High frequency longitudinal velocity (u) measurements were performed in the atmospheric surface layer to investigate the inertial subrange structure of turbulence. The u measurements, collected over a wide range of atmospheric stability conditions, were used to investigate local and global intermittency buildup in the inertial subrange. Global scaling exponents and other statistical properties were derived using nondecimated (NDWT) and critically sampled orthonormal (OWT) wavelet transformations. These statistical measures were contrasted to similar statistical measures derived by applying NDWT and OWT to an ensemble of fractional Brownian motion (fBm) time series with Hurst exponent of 1/3. Such comparisons permit direct assessment as to whether discrepancies in observed intermittency corrections are artifacts of wavelet transformations or limitations in sample size. This study demonstrated that both NDWT and OWT were able to resolve intermittency-based departures from global power laws observed in higher-order structure functions of turbulence time series. Particularly, global power laws inferred from OWT and NDWT were consistent with new intermittency correction results derived from the dynamics of the fourth order structure functions. This study is the first to report on the ensemble behavior of such a power law for a wide range of surface boundary conditions (e.g., variable surface heating and friction velocity).
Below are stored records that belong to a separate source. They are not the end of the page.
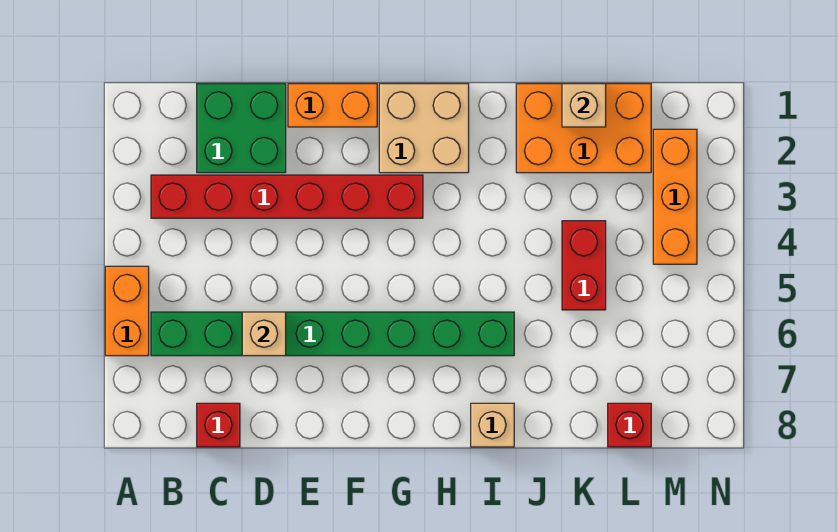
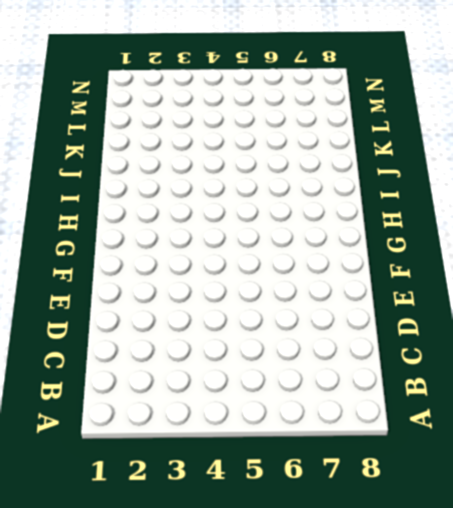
none -> orange brick A5:A6 level 1
none -> red brick B3:G3 level 1
none -> green brick B6:I6 level 1

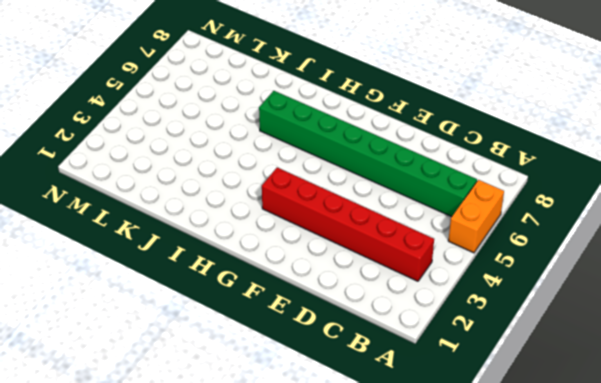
none -> green brick C1:D2 level 1
none -> red brick C8 level 1
none -> orange brick E1:F1 level 1

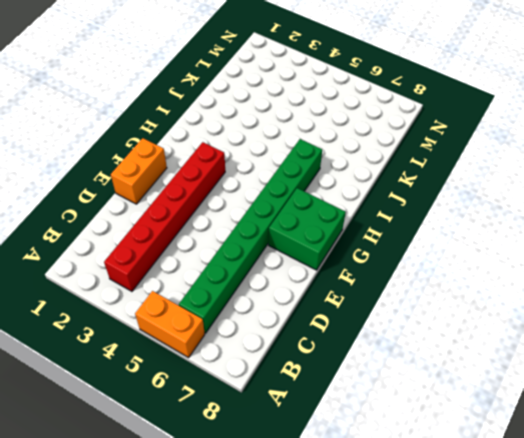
green brick F7:G8 level 1 -> green brick C1:D2 level 1
none -> red brick C8 level 1
none -> tan brick G1:H2 level 1
none -> tan brick I8 level 1

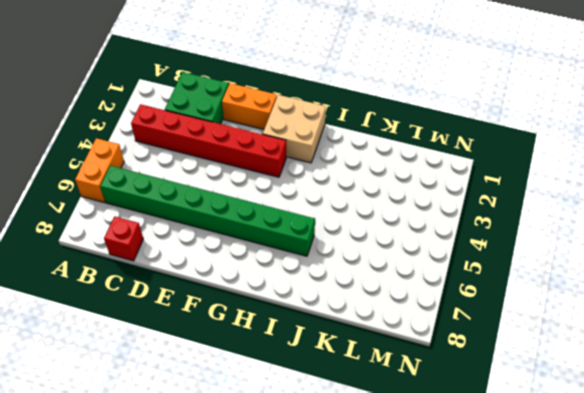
none -> tan brick I8 level 1
none -> orange brick J1:L2 level 1
none -> red brick K4:K5 level 1

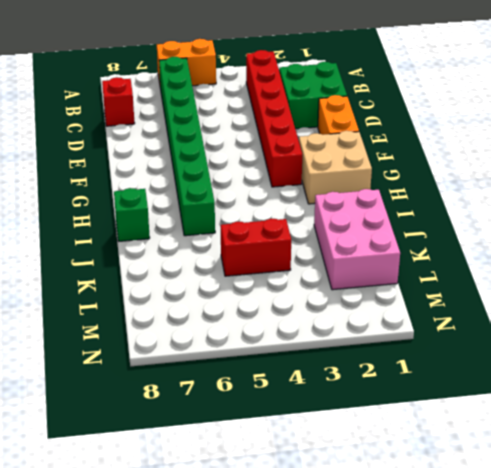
green brick I8 level 1 -> tan brick I8 level 1
pink brick J1:L2 level 1 -> orange brick J1:L2 level 1
none -> red brick L8 level 1
none -> orange brick M2:M4 level 1
none -> tan brick D6 level 2

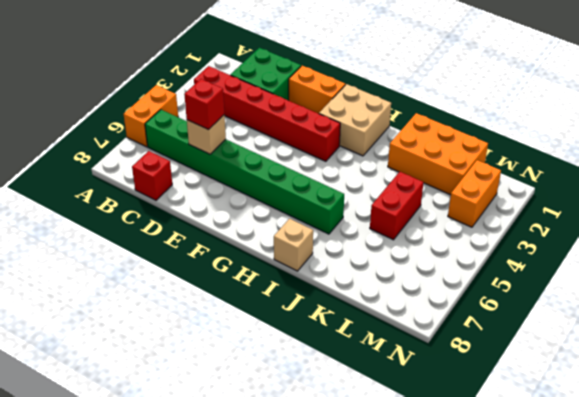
red brick D6 level 3 -> red brick L8 level 1
orange brick M2:M3 level 1 -> orange brick M2:M4 level 1
none -> tan brick K1 level 2

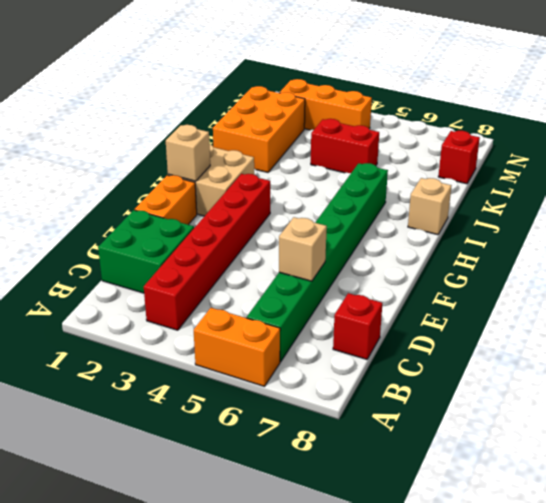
tan brick G1 level 2 -> tan brick K1 level 2

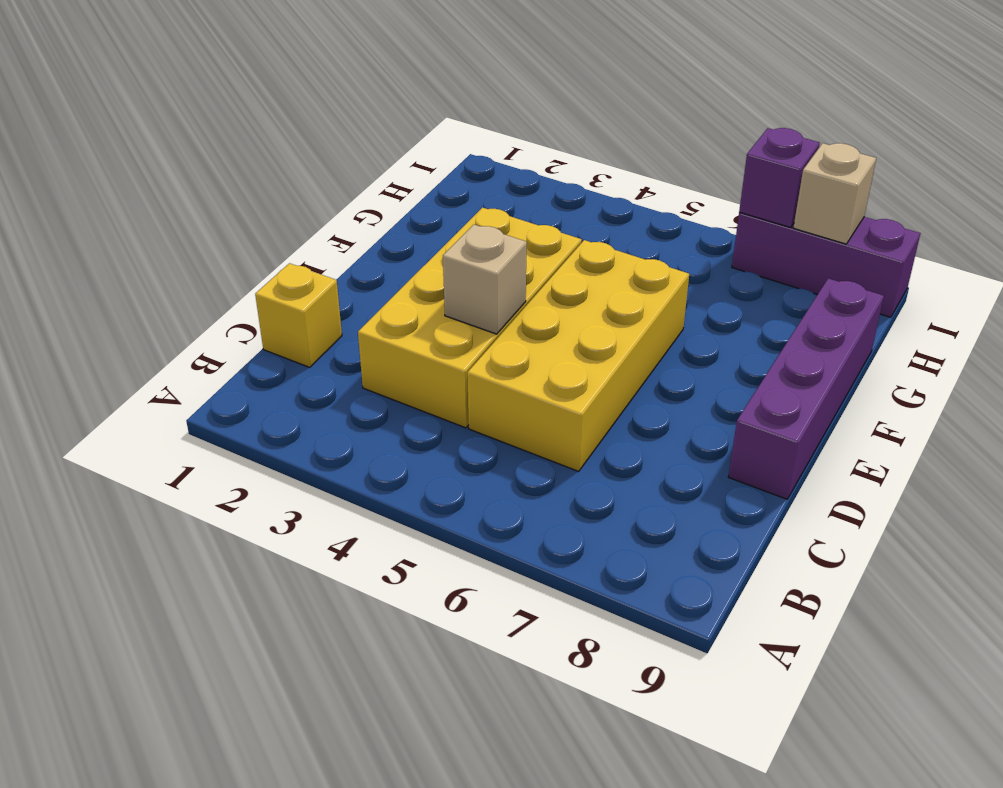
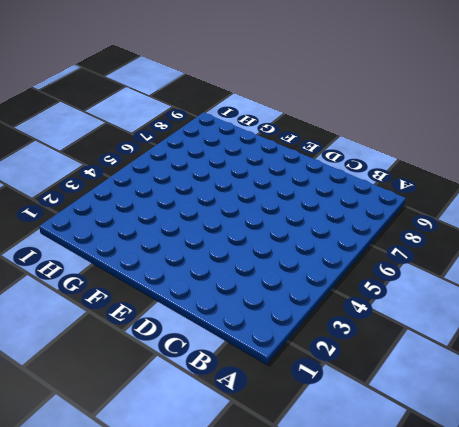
none -> yellow brick C1 level 1
none -> yellow brick C3:F4 level 1

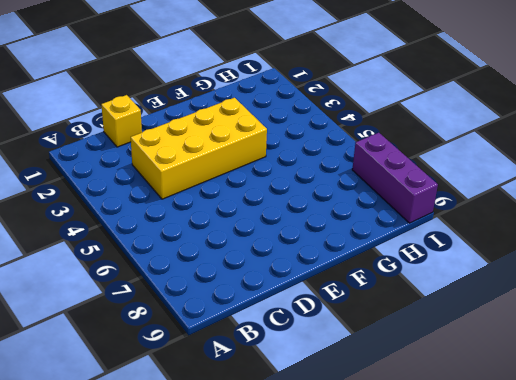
none -> yellow brick C5:F6 level 1
none -> purple brick D9:G9 level 1

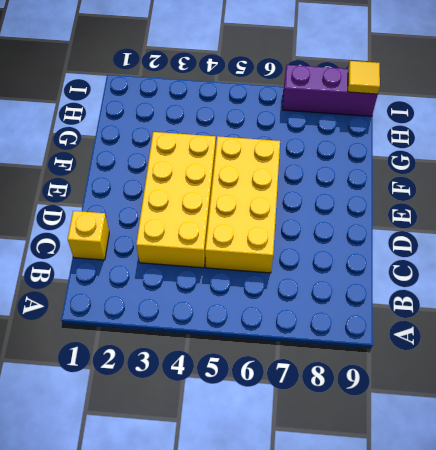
yellow tile I9 level 2 -> none
none -> purple brick D9:G9 level 1
none -> tan brick D4 level 2

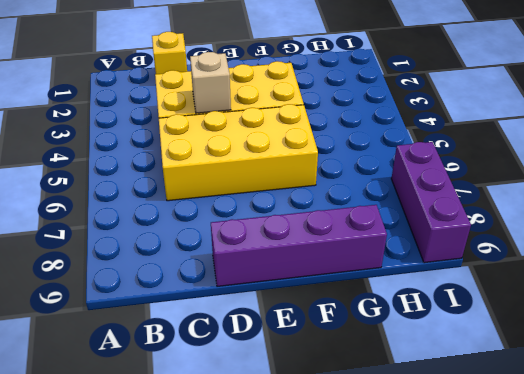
none -> purple brick I7 level 2
none -> tan brick I8 level 2

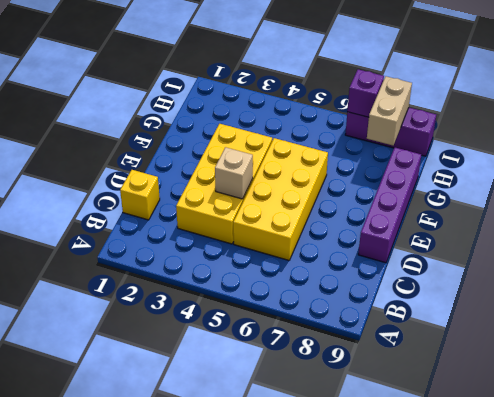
tan brick H8:I8 level 2 -> tan brick I8 level 2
The wavelet computed global intermittency departures from the classical Kolmogorov theory (or K41) were marginally smaller than those computed by the traditional structure function approach. In terms of local exponents, we found that the application of NDWT to fBm time series resulted in a wide empirical frequency distribution of local scaling exponents (α). The latter finding clearly demonstrates that previous and present α determined by wavelet analysis cannot be used as evidence for multifractality in turbulence. We also demonstrated that the classical local regression estimation of α is theoretically impaired by heteroscedascity when the local scale is finite. While the spread in α does not reflect any multifractal signatures, the modes of the local α frequency distribution support findings from global exponent analysis. We found that the modes of the local α distribution are well reproduced by global intermittency models for u and by K41 for the fBm.